### Written instruction a
Please copy the stretch of the woodworking forum thread below from "Thank you for" through "add some grip.", word for word.

### Selected excerpt

OnealWoodworking said:


> Because you planed those pieces in the wrong direction... Cherry will do that as well depending on the grain and how 'figured' it is.
> 
> It also has to do with the cutting angle on your planer and the particular wood you fed through it. (not all wood is going to give the same results at the same cutting angle)
> 
> ...


Thank you for the info. Most of my projects so far have been out of Poplar and Red Oak, I guess those are more forgiving through the planer, never had any issues with either of those. 

I hear what you're saying about finding the angle, the only bummer is that my piece is about 11" wide and I have 12" Delta planer, so there's really no getting any angle on it. I need to take another 16th off or so, hopefully i can get through it without too much chip out. I think i'll be able to sand out most of what happened already, but it's borderline.


----------



## MD56 (Jun 17, 2015)

Update on the project... just need to figure out a finish and add some grip.


----------



## Tim G (May 10, 2012)

Wow!!!
Looks great. A finish is really going to make it all stand out.


----------



## Tim G (May 10, 2012)

Also. Love the look of the tail piece. 

I responded to your P M. But not sure if it went through because this app is not showing any sign of my response. Let me know if you didn't get it.


----------



## MD56 (Jun 17, 2015)

Tim G said:


> Also. Love the look of the tail piece.
> 
> I responded to your P M. But not sure if it went through because this app is not showing any sign of my response. Let me know if you didn't get it.

### Task inputs
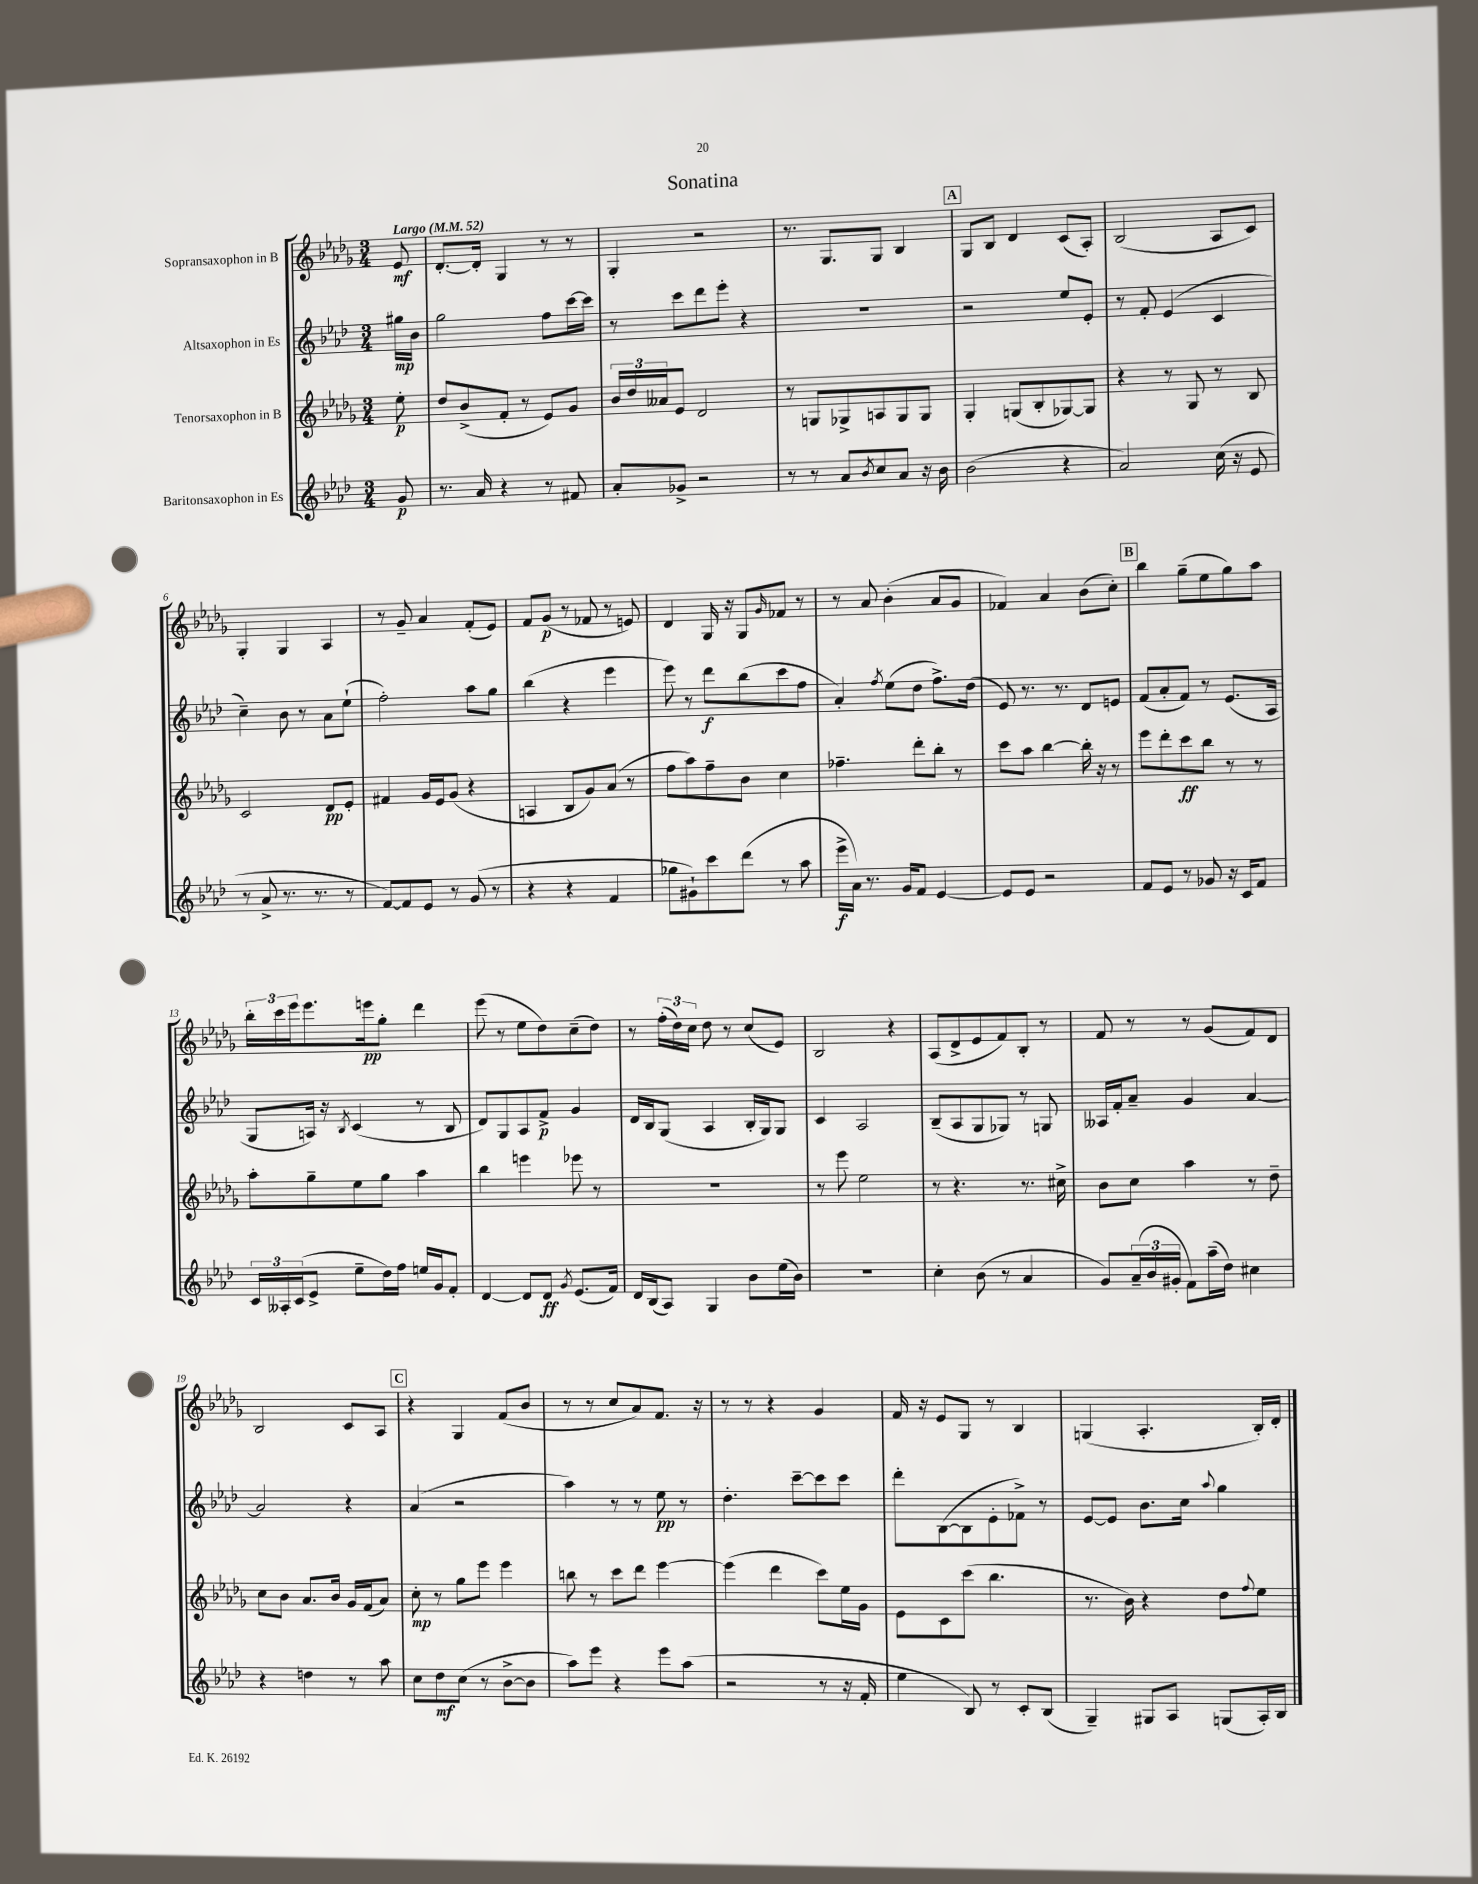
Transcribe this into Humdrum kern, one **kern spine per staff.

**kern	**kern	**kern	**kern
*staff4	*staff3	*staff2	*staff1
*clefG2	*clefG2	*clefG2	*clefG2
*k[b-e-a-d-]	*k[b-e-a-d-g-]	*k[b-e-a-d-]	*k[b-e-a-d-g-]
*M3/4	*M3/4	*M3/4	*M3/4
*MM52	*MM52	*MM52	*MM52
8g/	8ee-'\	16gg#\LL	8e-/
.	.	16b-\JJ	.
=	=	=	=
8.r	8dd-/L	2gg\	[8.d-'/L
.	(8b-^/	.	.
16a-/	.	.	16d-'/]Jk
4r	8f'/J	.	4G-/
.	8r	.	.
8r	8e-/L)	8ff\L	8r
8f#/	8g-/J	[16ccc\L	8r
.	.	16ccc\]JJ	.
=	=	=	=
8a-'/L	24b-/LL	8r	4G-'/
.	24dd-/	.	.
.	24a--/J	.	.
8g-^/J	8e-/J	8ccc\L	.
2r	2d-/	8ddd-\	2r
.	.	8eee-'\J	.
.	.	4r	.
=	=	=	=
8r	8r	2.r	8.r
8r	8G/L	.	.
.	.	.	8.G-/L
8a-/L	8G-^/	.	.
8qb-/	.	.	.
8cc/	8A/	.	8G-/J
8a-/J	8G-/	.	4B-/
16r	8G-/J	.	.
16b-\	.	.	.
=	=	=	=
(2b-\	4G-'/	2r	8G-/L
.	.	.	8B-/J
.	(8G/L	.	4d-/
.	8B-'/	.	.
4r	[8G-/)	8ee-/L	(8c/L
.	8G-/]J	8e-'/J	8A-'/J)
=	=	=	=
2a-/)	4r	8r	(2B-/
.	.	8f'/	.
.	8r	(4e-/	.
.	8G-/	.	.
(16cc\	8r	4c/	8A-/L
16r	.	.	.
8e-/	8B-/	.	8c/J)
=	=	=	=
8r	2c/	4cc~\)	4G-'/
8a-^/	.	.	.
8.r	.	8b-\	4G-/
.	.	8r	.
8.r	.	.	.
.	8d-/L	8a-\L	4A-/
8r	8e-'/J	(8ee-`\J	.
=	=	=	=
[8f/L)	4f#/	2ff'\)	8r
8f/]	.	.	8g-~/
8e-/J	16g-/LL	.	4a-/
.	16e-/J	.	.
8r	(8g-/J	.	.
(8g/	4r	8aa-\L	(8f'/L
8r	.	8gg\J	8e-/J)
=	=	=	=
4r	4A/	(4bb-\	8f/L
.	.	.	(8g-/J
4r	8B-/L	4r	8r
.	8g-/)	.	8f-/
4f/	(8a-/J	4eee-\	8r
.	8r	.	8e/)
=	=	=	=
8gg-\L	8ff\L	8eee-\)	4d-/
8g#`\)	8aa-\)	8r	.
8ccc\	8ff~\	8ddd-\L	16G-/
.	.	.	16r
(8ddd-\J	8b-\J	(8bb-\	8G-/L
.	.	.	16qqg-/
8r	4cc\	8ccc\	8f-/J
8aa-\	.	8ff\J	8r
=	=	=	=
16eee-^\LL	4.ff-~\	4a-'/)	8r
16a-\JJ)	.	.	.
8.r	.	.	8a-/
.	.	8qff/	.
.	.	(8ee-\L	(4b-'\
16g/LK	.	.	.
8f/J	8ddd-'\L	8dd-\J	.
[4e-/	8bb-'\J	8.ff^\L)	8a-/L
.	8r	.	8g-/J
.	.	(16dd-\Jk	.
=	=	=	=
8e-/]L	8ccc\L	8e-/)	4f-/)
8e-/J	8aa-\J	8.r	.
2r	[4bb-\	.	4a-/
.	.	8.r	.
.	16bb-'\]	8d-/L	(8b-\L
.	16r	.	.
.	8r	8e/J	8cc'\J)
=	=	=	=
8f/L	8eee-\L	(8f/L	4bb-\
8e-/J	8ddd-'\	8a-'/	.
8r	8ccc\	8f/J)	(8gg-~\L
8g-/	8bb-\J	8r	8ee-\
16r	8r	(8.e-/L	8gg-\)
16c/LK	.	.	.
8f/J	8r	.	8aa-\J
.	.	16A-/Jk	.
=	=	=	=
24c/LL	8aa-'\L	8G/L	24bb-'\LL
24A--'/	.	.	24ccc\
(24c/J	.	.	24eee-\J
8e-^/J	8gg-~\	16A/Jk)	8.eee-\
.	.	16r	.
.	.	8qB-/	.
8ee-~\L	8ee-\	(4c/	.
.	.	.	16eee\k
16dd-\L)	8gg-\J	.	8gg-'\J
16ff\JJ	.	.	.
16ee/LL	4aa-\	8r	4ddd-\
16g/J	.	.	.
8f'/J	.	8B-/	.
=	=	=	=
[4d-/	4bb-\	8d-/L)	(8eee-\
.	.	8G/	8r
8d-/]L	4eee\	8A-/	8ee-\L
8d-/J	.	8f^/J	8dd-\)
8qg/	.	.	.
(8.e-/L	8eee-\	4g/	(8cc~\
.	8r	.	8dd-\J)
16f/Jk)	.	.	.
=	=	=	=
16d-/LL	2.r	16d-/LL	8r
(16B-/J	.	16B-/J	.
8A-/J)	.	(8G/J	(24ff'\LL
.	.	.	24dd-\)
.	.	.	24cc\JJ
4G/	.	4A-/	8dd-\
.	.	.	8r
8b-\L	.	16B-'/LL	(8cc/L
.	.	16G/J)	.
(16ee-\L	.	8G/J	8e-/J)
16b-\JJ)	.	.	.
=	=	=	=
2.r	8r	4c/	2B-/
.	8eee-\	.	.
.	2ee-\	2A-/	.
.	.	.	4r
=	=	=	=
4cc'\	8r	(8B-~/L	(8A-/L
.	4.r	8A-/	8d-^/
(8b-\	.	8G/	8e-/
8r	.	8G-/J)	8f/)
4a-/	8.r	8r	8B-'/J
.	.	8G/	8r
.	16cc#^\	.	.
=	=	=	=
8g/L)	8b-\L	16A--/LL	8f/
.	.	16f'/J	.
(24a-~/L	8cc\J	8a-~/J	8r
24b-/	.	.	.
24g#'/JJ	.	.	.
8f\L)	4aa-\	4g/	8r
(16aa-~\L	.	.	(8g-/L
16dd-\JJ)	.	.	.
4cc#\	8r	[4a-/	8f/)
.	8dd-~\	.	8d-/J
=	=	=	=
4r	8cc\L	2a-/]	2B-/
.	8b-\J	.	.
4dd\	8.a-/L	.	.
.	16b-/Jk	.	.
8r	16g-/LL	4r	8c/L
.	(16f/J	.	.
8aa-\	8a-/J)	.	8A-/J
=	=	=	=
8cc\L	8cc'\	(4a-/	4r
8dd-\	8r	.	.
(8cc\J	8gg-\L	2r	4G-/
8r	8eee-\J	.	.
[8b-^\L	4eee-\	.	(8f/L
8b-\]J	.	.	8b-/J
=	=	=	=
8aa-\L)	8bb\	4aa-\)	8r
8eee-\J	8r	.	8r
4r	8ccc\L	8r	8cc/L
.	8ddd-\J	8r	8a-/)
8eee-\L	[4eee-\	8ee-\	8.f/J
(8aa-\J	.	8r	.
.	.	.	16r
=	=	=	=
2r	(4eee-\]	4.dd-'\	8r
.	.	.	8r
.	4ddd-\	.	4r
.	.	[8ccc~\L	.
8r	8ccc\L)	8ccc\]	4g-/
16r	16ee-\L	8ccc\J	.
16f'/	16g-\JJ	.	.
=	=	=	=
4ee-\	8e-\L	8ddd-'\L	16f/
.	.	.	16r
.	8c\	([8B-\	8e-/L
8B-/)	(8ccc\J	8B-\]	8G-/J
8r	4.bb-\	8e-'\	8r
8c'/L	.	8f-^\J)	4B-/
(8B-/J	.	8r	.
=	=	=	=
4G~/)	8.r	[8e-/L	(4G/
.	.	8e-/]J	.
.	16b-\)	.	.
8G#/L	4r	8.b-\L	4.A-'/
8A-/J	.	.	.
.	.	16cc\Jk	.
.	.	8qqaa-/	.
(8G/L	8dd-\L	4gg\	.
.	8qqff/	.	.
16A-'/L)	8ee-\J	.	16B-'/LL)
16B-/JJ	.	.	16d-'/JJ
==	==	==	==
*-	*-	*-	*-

### Written instruction b
List every line in the entries above that contains the string "kern", with case counting.

### Exercise output a
Thank you for the info. Most of my projects so far have been out of Poplar and Red Oak, I guess those are more forgiving through the planer, never had any issues with either of those. 

I hear what you're saying about finding the angle, the only bummer is that my piece is about 11" wide and I have 12" Delta planer, so there's really no getting any angle on it. I need to take another 16th off or so, hopefully i can get through it without too much chip out. I think i'll be able to sand out most of what happened already, but it's borderline.


----------



## MD56 (Jun 17, 2015)

Update on the project... just need to figure out a finish and add some grip.

### Exercise output b
Transcribe this into Humdrum kern, one **kern spine per staff.
**kern	**kern	**kern	**kern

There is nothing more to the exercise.